Fostering creativity & inspiration for young artists
November 10, 2022
Ask any art teacher about the qualities they want to foster in students, and the words “creativity” and “inspiration” are sure to be part of the answer. But how does the art teacher, herself, stay creative and inspired in her teaching?
For Debi Bender, who began teaching in Lower School (Kindergarten to Fifth Grade) at Aspen Country Day School in 2021, her own artmaking practice provides inspiration. And so does professional development — the constant pursuit of new knowledge and skills.
Debi has been has been teaching for 20 years between her native Delaware, Connecticut, and Colorado. She values each classroom experience, although as an artist, she admits to being partial to her current backdrop: the mountains.
Many of Debi’s personal paintings and drawings are inspired by intricate patterns she sees in nature, especially wild animals and landscapes. She uses different types of media on a variety of surfaces to add depth and texture to her work, which can be seen in local venues such as Carbondale’s Thunder River Theatre Company and her online gallery. A jewelry major in college, Debi also has new pieces in her collection available at The Aspen Hive.
More inspiration comes from experiences like participating in a recent visiting artists educator workshop at Anderson Ranch Arts Center in Snowmass Village. The October weekend session aimed to strengthen Latinx arts and culture offerings in the local and regional communities.
Aspen Country Day prioritizes professional development for teachers because evidence shows that a high level of content mastery by educators can be a powerful tool for keeping students inspired.
Student achievement can also improve by up to 21% when teachers participate in well-designed programs to further their own learning, according to the U.S. Department of Education’s Institute of Education Sciences. Professional development helps teachers stay current with educational technology and best practices in the field, which in turn yield better learning outcomes for students.
At the Anderson Ranch “Finding Your Voice: Culture and Community in Latinx Art” event, Debi took in panel discussions about cultural stewardship and how to bolster artistic excellence in the Latinx community in Colorado.
Then, in hands-on workshops, she gathered new skills to bring back to her classroom.

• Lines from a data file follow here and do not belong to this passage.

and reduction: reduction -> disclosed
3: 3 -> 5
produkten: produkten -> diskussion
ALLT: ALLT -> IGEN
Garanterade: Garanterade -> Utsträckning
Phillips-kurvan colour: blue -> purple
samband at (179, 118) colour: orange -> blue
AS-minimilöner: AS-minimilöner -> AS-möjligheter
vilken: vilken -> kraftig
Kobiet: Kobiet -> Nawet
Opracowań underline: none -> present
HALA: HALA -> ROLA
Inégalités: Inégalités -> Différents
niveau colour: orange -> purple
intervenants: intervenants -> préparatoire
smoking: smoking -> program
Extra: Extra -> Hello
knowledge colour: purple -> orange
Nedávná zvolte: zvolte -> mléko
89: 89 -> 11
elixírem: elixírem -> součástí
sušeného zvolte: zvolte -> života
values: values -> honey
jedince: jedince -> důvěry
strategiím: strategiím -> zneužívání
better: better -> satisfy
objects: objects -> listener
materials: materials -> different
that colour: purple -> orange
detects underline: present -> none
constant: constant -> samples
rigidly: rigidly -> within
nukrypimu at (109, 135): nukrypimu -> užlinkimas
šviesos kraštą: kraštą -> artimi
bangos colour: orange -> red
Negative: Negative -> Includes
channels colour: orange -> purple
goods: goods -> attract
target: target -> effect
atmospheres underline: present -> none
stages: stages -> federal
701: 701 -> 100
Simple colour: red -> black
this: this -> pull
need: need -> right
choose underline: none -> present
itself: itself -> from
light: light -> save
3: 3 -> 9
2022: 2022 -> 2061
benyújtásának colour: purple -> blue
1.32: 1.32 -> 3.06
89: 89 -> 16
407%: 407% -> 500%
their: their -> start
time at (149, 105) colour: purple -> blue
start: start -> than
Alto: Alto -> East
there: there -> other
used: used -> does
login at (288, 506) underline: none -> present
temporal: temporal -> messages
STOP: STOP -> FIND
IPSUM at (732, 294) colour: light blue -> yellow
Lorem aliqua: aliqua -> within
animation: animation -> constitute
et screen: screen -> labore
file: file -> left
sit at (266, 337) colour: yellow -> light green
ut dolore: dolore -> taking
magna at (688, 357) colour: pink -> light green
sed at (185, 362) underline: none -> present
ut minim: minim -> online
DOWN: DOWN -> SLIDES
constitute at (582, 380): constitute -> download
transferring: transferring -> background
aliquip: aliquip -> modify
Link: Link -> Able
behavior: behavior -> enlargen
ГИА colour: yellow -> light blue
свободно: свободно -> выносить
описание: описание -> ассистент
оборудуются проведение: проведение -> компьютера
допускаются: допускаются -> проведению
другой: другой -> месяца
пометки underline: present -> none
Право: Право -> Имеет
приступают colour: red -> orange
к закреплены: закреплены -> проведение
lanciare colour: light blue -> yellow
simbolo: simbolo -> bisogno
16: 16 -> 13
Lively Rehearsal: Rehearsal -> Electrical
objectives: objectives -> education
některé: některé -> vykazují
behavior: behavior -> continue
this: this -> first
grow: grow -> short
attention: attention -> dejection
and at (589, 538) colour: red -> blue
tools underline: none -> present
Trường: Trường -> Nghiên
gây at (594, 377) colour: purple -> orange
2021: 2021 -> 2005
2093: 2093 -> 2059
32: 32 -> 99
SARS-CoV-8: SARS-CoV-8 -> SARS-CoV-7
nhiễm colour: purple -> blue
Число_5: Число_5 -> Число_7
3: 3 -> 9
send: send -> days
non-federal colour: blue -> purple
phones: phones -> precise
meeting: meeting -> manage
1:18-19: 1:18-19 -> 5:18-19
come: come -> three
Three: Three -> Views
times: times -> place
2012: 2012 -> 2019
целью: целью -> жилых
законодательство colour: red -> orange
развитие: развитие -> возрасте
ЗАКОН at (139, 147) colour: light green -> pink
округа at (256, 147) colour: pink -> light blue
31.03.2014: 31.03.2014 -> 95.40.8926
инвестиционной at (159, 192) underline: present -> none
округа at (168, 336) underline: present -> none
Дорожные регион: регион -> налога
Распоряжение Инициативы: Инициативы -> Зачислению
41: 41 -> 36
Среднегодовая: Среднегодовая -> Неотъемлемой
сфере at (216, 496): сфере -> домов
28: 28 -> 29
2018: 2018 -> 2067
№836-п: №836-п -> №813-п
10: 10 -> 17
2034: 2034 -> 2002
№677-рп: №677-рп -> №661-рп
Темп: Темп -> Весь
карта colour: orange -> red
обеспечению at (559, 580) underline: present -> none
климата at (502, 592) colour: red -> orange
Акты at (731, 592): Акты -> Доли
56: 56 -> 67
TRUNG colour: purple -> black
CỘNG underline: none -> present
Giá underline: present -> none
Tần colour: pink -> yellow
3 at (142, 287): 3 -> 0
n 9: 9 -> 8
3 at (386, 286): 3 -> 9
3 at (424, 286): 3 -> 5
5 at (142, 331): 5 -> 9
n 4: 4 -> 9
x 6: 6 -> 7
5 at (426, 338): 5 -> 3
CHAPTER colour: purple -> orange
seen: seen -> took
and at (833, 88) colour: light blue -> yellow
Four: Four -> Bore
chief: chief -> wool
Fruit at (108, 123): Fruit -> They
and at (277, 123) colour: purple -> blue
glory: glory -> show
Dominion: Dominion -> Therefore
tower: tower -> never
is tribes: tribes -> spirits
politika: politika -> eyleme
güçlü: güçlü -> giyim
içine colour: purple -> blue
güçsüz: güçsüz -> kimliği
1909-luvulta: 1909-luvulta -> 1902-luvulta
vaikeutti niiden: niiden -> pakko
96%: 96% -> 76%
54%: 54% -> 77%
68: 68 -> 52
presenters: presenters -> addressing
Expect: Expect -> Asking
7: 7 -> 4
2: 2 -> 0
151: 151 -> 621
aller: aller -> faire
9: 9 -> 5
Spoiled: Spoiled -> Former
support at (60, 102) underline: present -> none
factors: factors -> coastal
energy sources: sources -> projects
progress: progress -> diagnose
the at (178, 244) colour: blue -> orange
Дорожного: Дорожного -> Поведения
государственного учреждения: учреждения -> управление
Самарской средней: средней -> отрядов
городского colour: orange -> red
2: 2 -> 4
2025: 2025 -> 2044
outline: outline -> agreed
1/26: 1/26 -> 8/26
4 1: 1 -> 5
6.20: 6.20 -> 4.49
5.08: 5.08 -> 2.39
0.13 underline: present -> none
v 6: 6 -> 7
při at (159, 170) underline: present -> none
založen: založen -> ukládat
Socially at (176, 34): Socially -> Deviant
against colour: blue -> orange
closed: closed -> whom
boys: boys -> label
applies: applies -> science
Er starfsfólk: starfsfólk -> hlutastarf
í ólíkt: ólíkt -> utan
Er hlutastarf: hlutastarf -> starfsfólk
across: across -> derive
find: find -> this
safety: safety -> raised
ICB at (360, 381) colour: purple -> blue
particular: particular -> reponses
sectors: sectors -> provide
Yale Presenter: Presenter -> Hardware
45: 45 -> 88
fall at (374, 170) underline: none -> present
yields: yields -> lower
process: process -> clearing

One session, with renowned artist Ricky Armendariz, centered on the idea of creating detailed printmaking projects to pass down generational stories with morals through oral traditions and illustrations.
“I always do printing on paper, but Ricky had us working with fabric and carving into linoleum and wood,” Debi says. “We do it in a more simplistic way in the ACDS Lower School, but I love the idea of my students illustrating objects beyond what’s on a simple piece of paper.”
Another workshop, with artist and designer Rafael Fajardo, who is known for creating boundary-blurring video games, took Debi further outside of her comfort zone.
“The video side of what Rafael does is really foreign to me and I’m so glad I went and did it,” Debi says. “The larger-than-life computer animations, notably with butterflies, were interactive depending on where you were in the room. It’s such an innovative way to engage students by incorporating novel perspectives and formats.”
A recent Lexia Learning poll found a majority of teachers are concerned about burnout, but that investing in their knowledge and careers will help keep them empowered and engaged. The strong support for professional development at Aspen Country Day School is powered by the annual fund, which underwrites many such opportunities. Here, to ensure that students become lifelong learners, teachers are glad that they, too, never stop learning.